We have all heard it time and time again. A client goes to a personal trainer and asks why they can’t seem to lose weight. They work out all the time, limit their calories and get plenty of sleep but still can’t seem to shed those excess pounds. As a personal trainer, it’s out of your scope of practice to give specific nutritional advice, but here’s is the skinny: It is not the actual workout or lack of calories people eat on a daily basis that affects their weight but the types of foods and meal frequency. The best way to sabotage a diet is to limit calories or eat only one or two meals per day. This slows down your metabolism and forces the body to hold on to extra fat.

The whole concept with this is that our bodies were designed to hold on to the nutrients that we eat because our ancestors went through periods of famine. At that time, the food that was taken in was slowly metabolized because it could be days or weeks before the body was fed again. This, in essence, created fat storage so that the body would have something to draw against. The analogy here would be like reserves in a savings account. To keep our bodies off guard and speed up the metabolism, we need to eat five to six small meals per day spread out over every two to three hours during our waking hours.

When you tell clients to eat five to six meals per day, it is a little deceiving as a meal could be as little as 100 calories. Typically, the breakdown should be like this: breakfast, lunch and dinner should each consist of 400-500 calories, while two additional small meals should each consist of 100-200 calories.

Breakfast foods should consist of whole grain items such as oatmeal, whole grain cereals, fruits and legumes. Some lunch ideas are turkey on whole grain bread with a small salad or tuna fish with whole grain crackers. There should be special consideration when it comes to dinner. Because this is the last meal of the day, clients should not exceed 500 calories because our metabolism tends to slow down at night. Some ideas for dinner include chicken breast, brown rice and steamed vegetables, or tuna casserole with steamed vegetables.

If clients stick to this meal plan, chances are they will start to see the results they are after. This type of diet also allows for clients to have two to three “cheat” meals during the weekends. Cheat meals include a break from the normal diet and allow clients to have some of their favorite foods such as pizza.

There are some diet plans that stipulate an entire cheat day during the week, but I believe this is a recipe for disaster. If a client has a cheat day to eat any and everything they want, this could sabotage the clean diet that they had all week. An all-day free pass could easily lead to 5,000-7,000 calories that the body would then have to burn off. Also, there could be alarming amounts of saturated fats as well as sugars in these cheat meals.

The best situation would be to have a cheat meal on both Saturday and Sunday.
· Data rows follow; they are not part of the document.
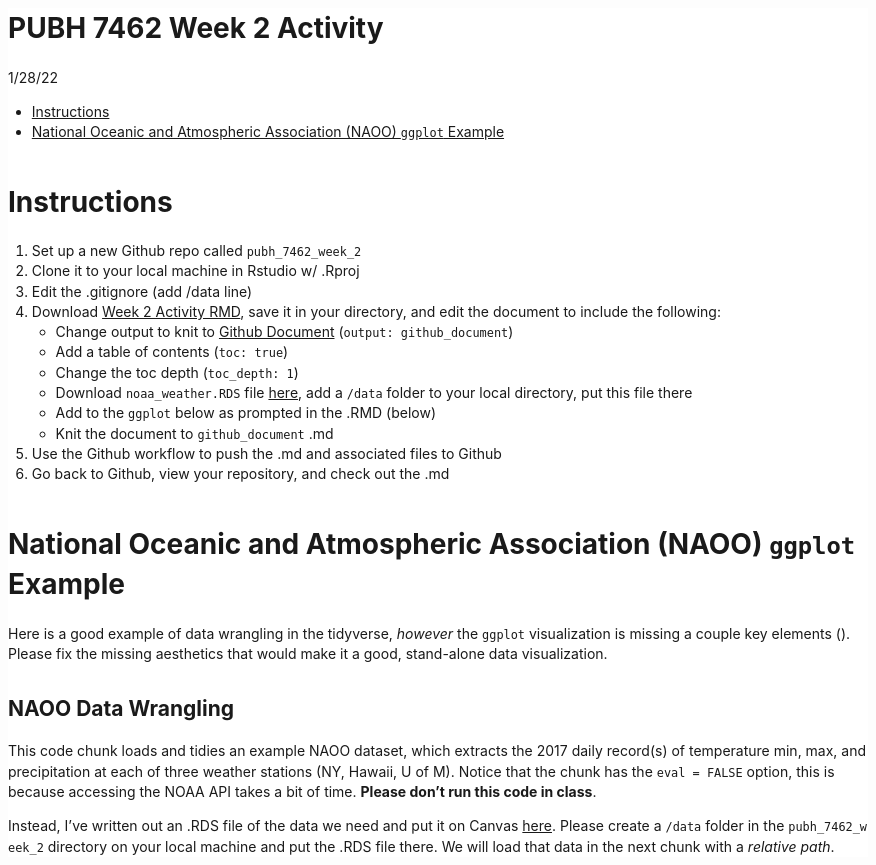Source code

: PUBH 7462 Week 2 Activity
================
1/28/22

-   [Instructions](#instructions)
-   [National Oceanic and Atmospheric Association (NAOO) `ggplot`
    Example](#national-oceanic-and-atmospheric-association-naoo-ggplot-example)

# Instructions

1.  Set up a new Github repo called `pubh_7462_week_2`
2.  Clone it to your local machine in Rstudio w/ .Rproj
3.  Edit the .gitignore (add /data line)
4.  Download [Week 2 Activity
    RMD](https://canvas.umn.edu/courses/293049/assignments/2401738?module_item_id=7611944),
    save it in your directory, and edit the document to include the
    following:
    -   Change output to knit to [Github
        Document](https://rmarkdown.rstudio.com/github_document_format.html)
        (`output: github_document`)
    -   Add a table of contents (`toc: true`)
    -   Change the toc depth (`toc_depth: 1`)
    -   Download `noaa_weather.RDS` file [here](), add a `/data` folder
        to your local directory, put this file there  
    -   Add to the `ggplot` below as prompted in the .RMD (below)
    -   Knit the document to `github_document` .md  
5.  Use the Github workflow to push the .md and associated files to
    Github
6.  Go back to Github, view your repository, and check out the .md

# National Oceanic and Atmospheric Association (NAOO) `ggplot` Example

Here is a good example of data wrangling in the tidyverse, *however* the
`ggplot` visualization is missing a couple key elements (). Please fix
the missing aesthetics that would make it a good, stand-alone data
visualization.

## NAOO Data Wrangling

This code chunk loads and tidies an example NAOO dataset, which extracts
the 2017 daily record(s) of temperature min, max, and precipitation at
each of three weather stations (NY, Hawaii, U of M). Notice that the
chunk has the `eval = FALSE` option, this is because accessing the NOAA
API takes a bit of time. **Please don’t run this code in class**.

Instead, I’ve written out an .RDS file of the data we need and put it on
Canvas
[here](https://canvas.umn.edu/courses/293049/assignments/2401738?module_item_id=7611944).
Please create a `/data` folder in the `pubh_7462_week_2` directory on
your local machine and put the .RDS file there. We will load that data
in the next chunk with a *relative path*.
The clients should eat their normal foods at three-hour intervals throughout the day but then be allowed to have a cheat meal for dinner as well as some dessert on both days. This way the client is shocking their metabolism to burn excess calories but not so much as to spike blood sugar levels. One rule of thumb: if a client is going to eat about 35 meals during a seven-day period, make sure that at least 31 of those meals are from sources of nutritious foods.
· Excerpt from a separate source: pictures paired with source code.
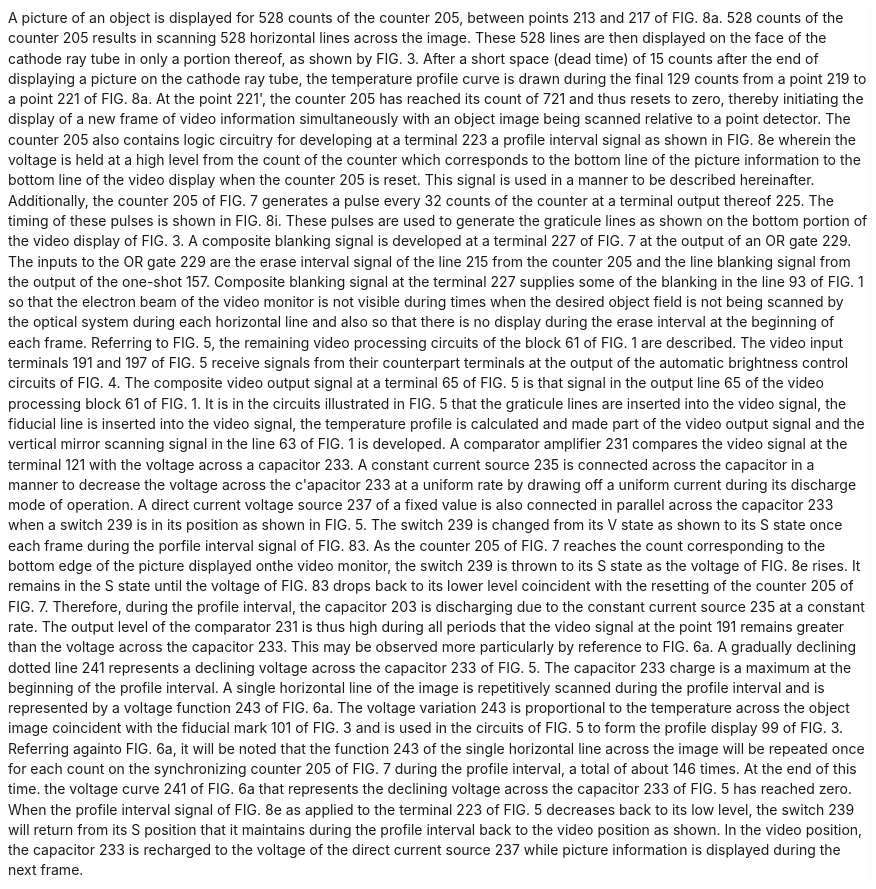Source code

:  A picture of an object is displayed for 528 counts of the counter 205, between points 213 and 217 of FIG. 8a. 528 counts of the counter 205 results in scanning 528 horizontal lines across the image. These 528 lines are then displayed on the face of the cathode ray tube in only a portion thereof, as shown by FIG. 3. 
 After a short space (dead time) of 15 counts after the end of displaying a picture on the cathode ray tube, the temperature profile curve is drawn during the final 129 counts from a point 219 to a point 221 of FIG. 8a. At the point 221', the counter 205 has reached its count of 721 and thus resets to zero, thereby initiating the display of a new frame of video information simultaneously with an object image being scanned relative to a point detector. 
 The counter 205 also contains logic circuitry for developing at a terminal 223 a profile interval signal as shown in FIG. 8e wherein the voltage is held at a high level from the count of the counter which corresponds to the bottom line of the picture information to the bottom line of the video display when the counter 205 is reset. This signal is used in a manner to be described hereinafter. 
 Additionally, the counter 205 of FIG. 7 generates a pulse every 32 counts of the counter at a terminal output thereof 225. The timing of these pulses is shown in FIG. 8i. These pulses are used to generate the graticule lines as shown on the bottom portion of the video display of FIG. 3. 
 A composite blanking signal is developed at a terminal 227 of FIG. 7 at the output of an OR gate 229. The inputs to the OR gate 229 are the erase interval signal of the line 215 from the counter 205 and the line blanking signal from the output of the one-shot 157. Composite blanking signal at the terminal 227 supplies some of the blanking in the line 93 of FIG. 1 so that the electron beam of the video monitor is not visible during times when the desired object field is not being scanned by the optical system during each horizontal line and also so that there is no display during the erase interval at the beginning of each frame. 
 Referring to FIG. 5, the remaining video processing circuits of the block 61 of FIG. 1 are described. The video input terminals 191 and 197 of FIG. 5 receive signals from their counterpart terminals at the output of the automatic brightness control circuits of FIG. 4. The 
composite video output signal at a terminal 65 of FIG. 5 is that signal in the output line 65 of the video processing block 61 of FIG. 1. It is in the circuits illustrated in FIG. 5 that the graticule lines are inserted into the video signal, the fiducial line is inserted into the video signal, the temperature profile is calculated and made part of the video output signal and the vertical mirror scanning signal in the line 63 of FIG. 1 is developed. 
 A comparator amplifier 231 compares the video signal at the terminal 121 with the voltage across a capacitor 233. A constant current source 235 is connected across the capacitor in a manner to decrease the voltage across the c'apacitor 233 at a uniform rate by drawing off a uniform current during its discharge mode of operation. A direct current voltage source 237 of a fixed value is also connected in parallel across the capacitor 233 when a switch 239 is in its position as shown in FIG. 5. The switch 239 is changed from its V state as shown to its S state once each frame during the porfile interval signal of FIG. 83. As the counter 205 of FIG. 7 reaches the count corresponding to the bottom edge of the picture displayed onthe video monitor, the switch 239 is thrown to its S state as the voltage of FIG. 8e rises. It remains in the S state until the voltage of FIG. 83 drops back to its lower level coincident with the resetting of the counter 205 of FIG. 7. 
 Therefore, during the profile interval, the capacitor 203 is discharging due to the constant current source 235 at a constant rate. The output level of the comparator 231 is thus high during all periods that the video signal at the point 191 remains greater than the voltage across the capacitor 233. This may be observed more particularly by reference to FIG. 6a. A gradually declining dotted line 241 represents a declining voltage across the capacitor 233 of FIG. 5. The capacitor 233 charge is a maximum at the beginning of the profile interval. A single horizontal line of the image is repetitively scanned during the profile interval and is represented by a voltage function 243 of FIG. 6a. The voltage variation 243 is proportional to the temperature across the object image coincident with the fiducial mark 101 of FIG. 3 and is used in the circuits of FIG. 5 to form the profile display 99 of FIG. 3. 
Referring againto FIG. 6a, it will be noted that the function 243 of the single horizontal line across the image will be repeated once for each count on the synchronizing counter 205 of FIG. 7 during the profile interval, a total of about 146 times. At the end of this time. the voltage curve 241 of FIG. 6a that represents the declining voltage across the capacitor 233 of FIG. 5 has reached zero. When the profile interval signal of FIG. 8e as applied to the terminal 223 of FIG. 5 decreases back to its low level, the switch 239 will return from its S position that it maintains during the profile interval back to the video position as shown. In the video position, the capacitor 233 is recharged to the voltage of the direct current source 237 while picture information is displayed during the next frame.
This is a lifetime commitment, so clients need to be consistent with their diets. They cannot follow this plan for a week and then go back to bad eating habits the next week—it simply won’t work.

There is a little bit of an adjustment as well because it is very difficult to drop all bad food habits at a moment’s notice. Have clients take baby steps initially until their diets are fully locked in. They may eat 25 good meals and 10 bad meals during the week when they first start. Eventually, they will find themselves not craving the junk foods that they are accustomed to eating. Once they have their cheat meals on the weekends, they will start to crave a healthier choice of foods rather than an unhealthy choice. Above all, tell clients to have fun and take it day by day.